EXERCISE DESCRIPTION:
Only the lines from the first line of the entries through the line with "dokładną nazwą szkoły, adresem s" belong in the answer, each restated word for word and without pictures.

Saved entries

————

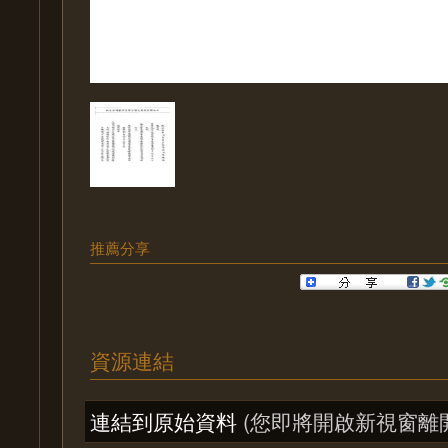
推薦分享
資源連結
連結到原始資料
(您即將開啟新視窗離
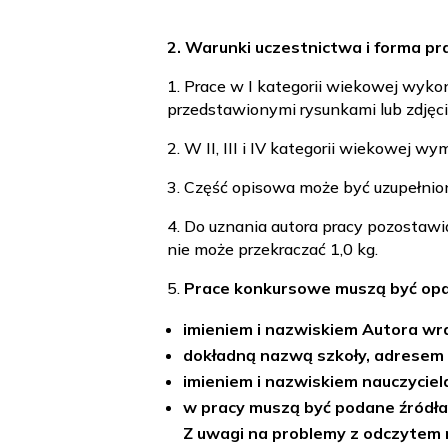
2. Warunki uczestnictwa i forma p
1. Prace w I kategorii wiekowej wyk
przedstawionymi rysunkami lub zdjęci
2. W II, III i IV kategorii wiekowej 
3. Część opisowa może być uzupełniona
4. Do uznania autora pracy pozostawia
nie może przekraczać 1,0 kg.
5.
Prace konkursowe muszą być opa
imieniem i nazwiskiem Autora wra
dokładną nazwą szkoły, adresem s
imieniem i nazwiskiem nauczyciela
w pracy muszą być podane źródła
Z uwagi na problemy z odczytem 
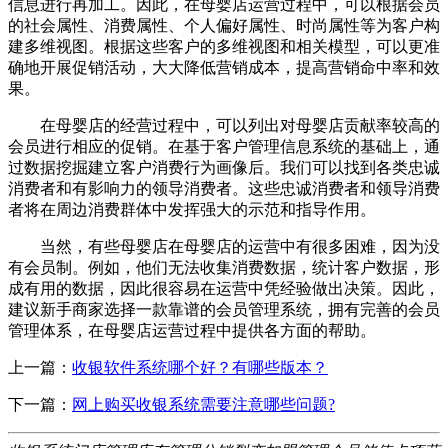
信息进行再加工。因此，在母婴店运营过程中，可以根据会员
的社会属性、消费属性、个人偏好属性、时尚属性等为客户构
建多维视图。根据这些客户的多维视图和相关模型，可以更准
确地开展促销活动，大大降低营销成本，提高营销命中率和效
果。
在母婴店的经营过程中，可以列出对母婴店贡献率较高的
会员进行相应的促销。在基于客户管理信息系统的基础上，通
过数据挖掘建立客户消费行为画像后。我们可以找到各类忠诚
消费者和有影响力的领导消费者。这些忠诚消费者和领导消费
者将在周边消费群体中发挥强大的示范和指导作用。
当然，有些母婴店在母婴店的运营中有很多困难，因为没
有会员制。例如，他们无法收集消费数据，统计客户数据，形
成有用的数据，因此很容易在运营中凭经验做出决策。因此，
建议新手商家选择一款靠谱的会员管理系统，拥有完善的会员
管理体系，在母婴店运营过程中提供各方面的帮助。
上一篇：
收银软件系统哪个好？有哪些版本？
下一篇：
网上购买收银系统需要注意哪些问题?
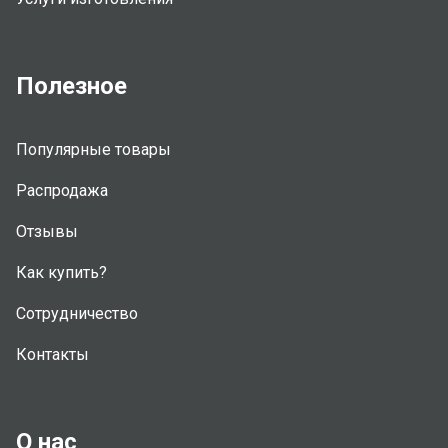
Полезное
Популярные товары
Распродажа
Отзывы
Как купить?
Сотрудничество
Контакты
О нас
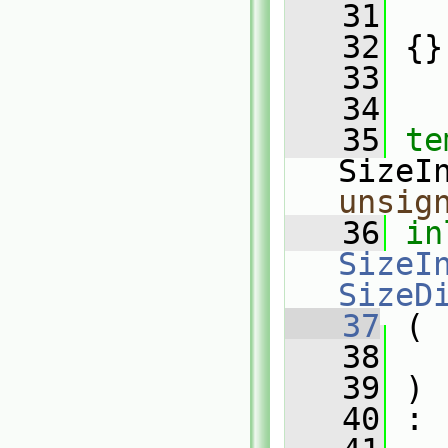
   31
   
   32
 {}
   33
   34
   35
te
SizeI
unsig
   36
in
SizeIn
SizeD
   37
 (
   38
   39
 )
   40
 :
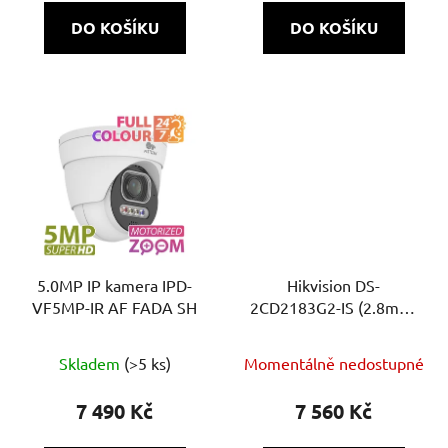
DO KOŠÍKU
DO KOŠÍKU
5.0MP IP kamera IPD-
Hikvision DS-
VF5MP-IR AF FADA SH
2CD2183G2-IS (2.8mm)
BLACK: Diskrétní černá
8Mpix (4K) IP dome
Skladem
(>5 ks)
Momentálně nedostupné
kamera s AcuSense AI a
alarmovým rozhraním
7 490 Kč
7 560 Kč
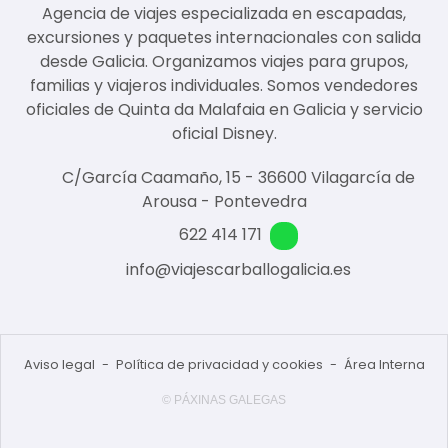
Agencia de viajes especializada en escapadas,
excursiones y paquetes internacionales con salida
desde Galicia. Organizamos viajes para grupos,
familias y viajeros individuales. Somos vendedores
oficiales de Quinta da Malafaia en Galicia y servicio
oficial Disney.
C/García Caamaño, 15 - 36600 Vilagarcía de
Arousa - Pontevedra
622 414 171
info@viajescarballogalicia.es
Aviso legal
-
Política de privacidad y cookies
-
Área Interna
© PÁXINAS GALEGAS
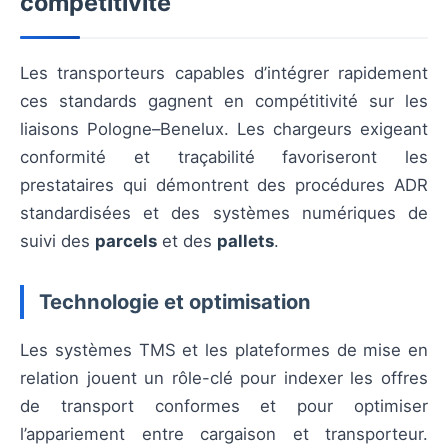
compétitivité
Les transporteurs capables d’intégrer rapidement
ces standards gagnent en compétitivité sur les
liaisons Pologne–Benelux. Les chargeurs exigeant
conformité et traçabilité favoriseront les
prestataires qui démontrent des procédures ADR
standardisées et des systèmes numériques de
suivi des
parcels
et des
pallets
.
Technologie et optimisation
Les systèmes TMS et les plateformes de mise en
relation jouent un rôle-clé pour indexer les offres
de transport conformes et pour optimiser
l’appariement entre cargaison et transporteur.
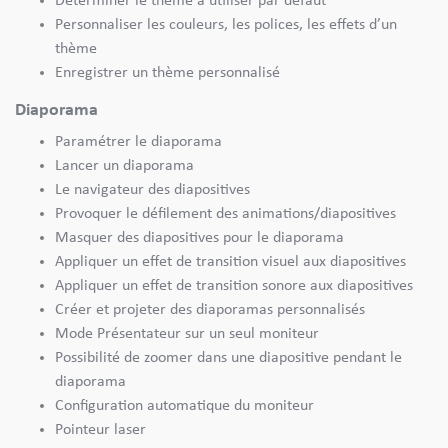
Déterminer le thème à utiliser par défaut
Personnaliser les couleurs, les polices, les effets d’un
thème
Enregistrer un thème personnalisé
Diaporama
Paramétrer le diaporama
Lancer un diaporama
Le navigateur des diapositives
Provoquer le défilement des animations/diapositives
Masquer des diapositives pour le diaporama
Appliquer un effet de transition visuel aux diapositives
Appliquer un effet de transition sonore aux diapositives
Créer et projeter des diaporamas personnalisés
Mode Présentateur sur un seul moniteur
Possibilité de zoomer dans une diapositive pendant le
diaporama
Configuration automatique du moniteur
Pointeur laser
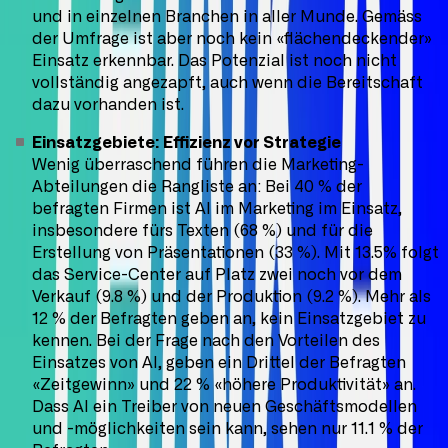
und in einzelnen Branchen in aller Munde. Gemäss
der Umfrage ist aber noch kein «flächendeckender»
Einsatz erkennbar. Das Potenzial ist noch nicht
vollständig angezapft, auch wenn die Bereitschaft
dazu vorhanden ist.
Einsatzgebiete: Effizienz vor Strategie
Wenig überraschend führen die Marketing-
Abteilungen die Rangliste an: Bei 40 % der
befragten Firmen ist AI im Marketing im Einsatz,
insbesondere fürs Texten (68 %) und für die
Erstellung von Präsentationen (33 %). Mit 13.5% folgt
das Service-Center auf Platz zwei noch vor dem
Verkauf (9.8 %) und der Produktion (9.2 %). Mehr als
12 % der Befragten geben an, kein Einsatzgebiet zu
kennen. Bei der Frage nach den Vorteilen des
Einsatzes von AI, geben ein Drittel der Befragten
«Zeitgewinn» und 22 % «höhere Produktivität» an.
Dass AI ein Treiber von neuen Geschäftsmodellen
und -möglichkeiten sein kann, sehen nur 11.1 % der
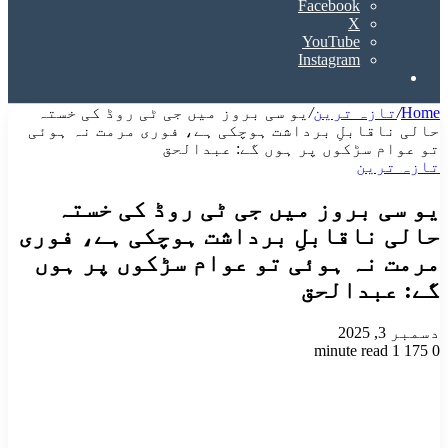
Facebook
X
YouTube
Instagram
Search
for
Home
/
تازہ ترین
/
یو سی بروز میں جی ٹی روڈ کی خستہ
حالی ناقابلِ برداشت ہوچکی ہے، فوری مرمت نہ ہوئی
تو عوام سڑکوں پر ہوں گے: عبدالحق
تازہ ترین
یو سی بروز میں جی ٹی روڈ کی خستہ
حالی ناقابلِ برداشت ہوچکی ہے، فوری
مرمت نہ ہوئی تو عوام سڑکوں پر ہوں
گے: عبدالحق
دسمبر 3, 2025
1 minute read
175
0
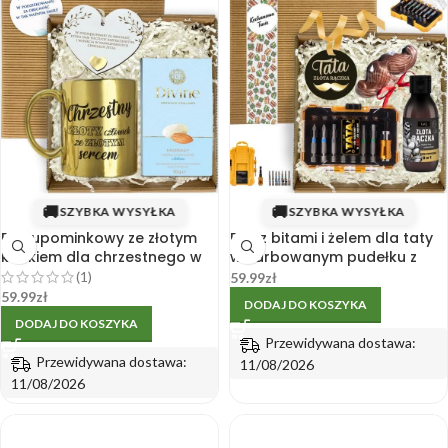
🚚
🚚
SZYBKA WYSYŁKA
SZYBKA WYSYŁKA
Box upominkowy ze złotym
Box z bitami i żelem dla taty
kubkiem dla chrzestnego w
w karbowanym pudełku z
karbowanym pudełku
medalem
(1)
59.99
zł
59.99
zł
DODAJ DO KOSZYKA
DODAJ DO KOSZYKA
Przewidywana dostawa:
Przewidywana dostawa:
11/08/2026
11/08/2026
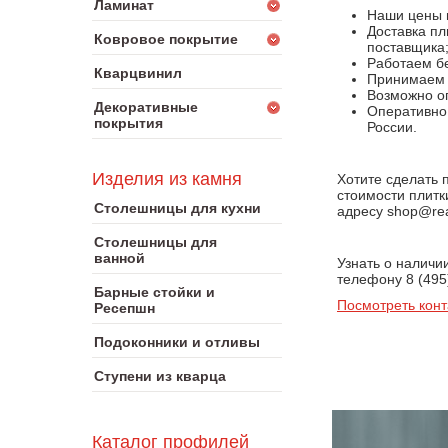
Ламинат
Наши цены 
Доставка пл
Ковровое покрытие
поставщика
Работаем бе
Кварцвинил
Принимаем к
Возможно оп
Декоративные
Оперативно 
покрытия
России.
Изделия из камня
Хотите сделать 
стоимости плитк
Столешницы для кухни
адресу shop@rea
Столешницы для
ванной
Узнать о наличи
телефону 8 (495
Барные стойки и
Посмотреть конт
Ресепшн
Подоконники и отливы
Ступени из кварца
Каталог профилей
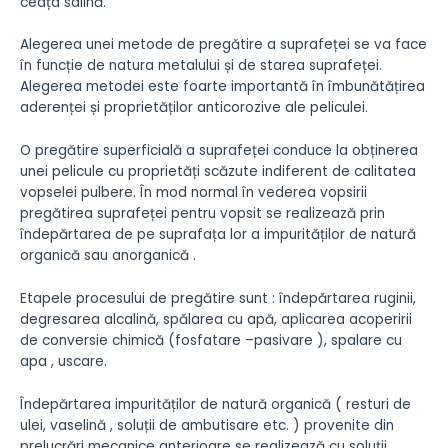
ceața salină.
Alegerea unei metode de pregătire a suprafeței se va face
în funcție de natura metalului și de starea suprafeței.
Alegerea metodei este foarte importantă în îmbunătățirea
aderenței și proprietăților anticorozive ale peliculei.
O pregătire superficială a suprafeței conduce la obținerea
unei pelicule cu proprietăți scăzute indiferent de calitatea
vopselei pulbere. În mod normal în vederea vopsirii
pregătirea suprafeței pentru vopsit se realizează prin
îndepărtarea de pe suprafața lor a impurităților de natură
organică sau anorganică .
Etapele procesului de pregătire sunt : îndepărtarea ruginii,
degresarea alcalină, spălarea cu apă, aplicarea acoperirii
de conversie chimică (fosfatare –pasivare ), spalare cu
apa , uscare.
Îndepărtarea impurităților de natură organică ( resturi de
ulei, vaselină , soluții de ambutisare etc. ) provenite din
prelucrări mecanice anterioare se realizează cu soluții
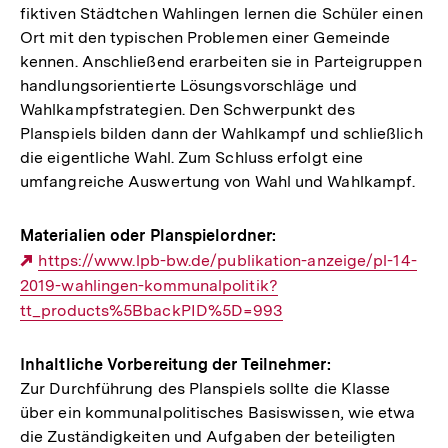
fiktiven Städtchen Wahlingen lernen die Schüler einen
Ort mit den typischen Problemen einer Gemeinde
kennen. Anschließend erarbeiten sie in Parteigruppen
handlungsorientierte Lösungsvorschläge und
Wahlkampfstrategien. Den Schwerpunkt des
Planspiels bilden dann der Wahlkampf und schließlich
die eigentliche Wahl. Zum Schluss erfolgt eine
umfangreiche Auswertung von Wahl und Wahlkampf.
Materialien oder Planspielordner:
Externer
https://www.lpb-bw.de/publikation-anzeige/pl-14-
2019-wahlingen-kommunalpolitik?
Link:
tt_products%5BbackPID%5D=993
Inhaltliche Vorbereitung der Teilnehmer:
Zur Durchführung des Planspiels sollte die Klasse
über ein kommunalpolitisches Basiswissen, wie etwa
die Zuständigkeiten und Aufgaben der beteiligten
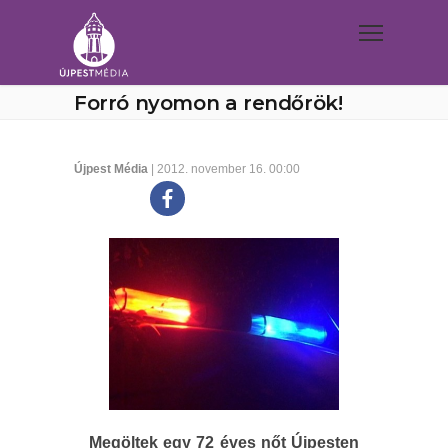
Forró nyomon a rendőrök!
Újpest Média
| 2012. november 16. 00:00
Megöltek egy 72 éves nőt Újpesten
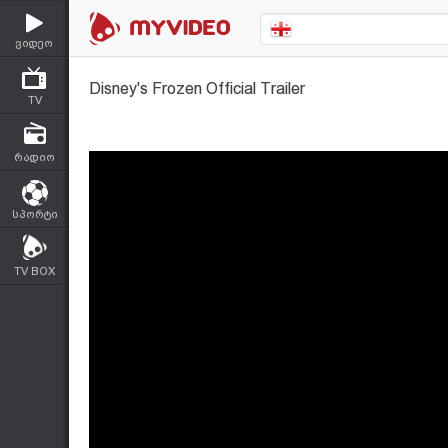
ვიდეო
Disney's Frozen Official Trailer
TV
რადიო
სპორტი
TV BOX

————

RESULT FOR THIS TASK:
推薦分享
資源連結
連結到原始資料
(您即將開啟新視窗離
2. Warunki uczestnictwa i forma p
1. Prace w I kategorii wiekowej wyk
przedstawionymi rysunkami lub zdjęci
2. W II, III i IV kategorii wiekowej 
3. Część opisowa może być uzupełniona
4. Do uznania autora pracy pozostawia
nie może przekraczać 1,0 kg.
5.
Prace konkursowe muszą być opa
imieniem i nazwiskiem Autora wra
dokładną nazwą szkoły, adresem s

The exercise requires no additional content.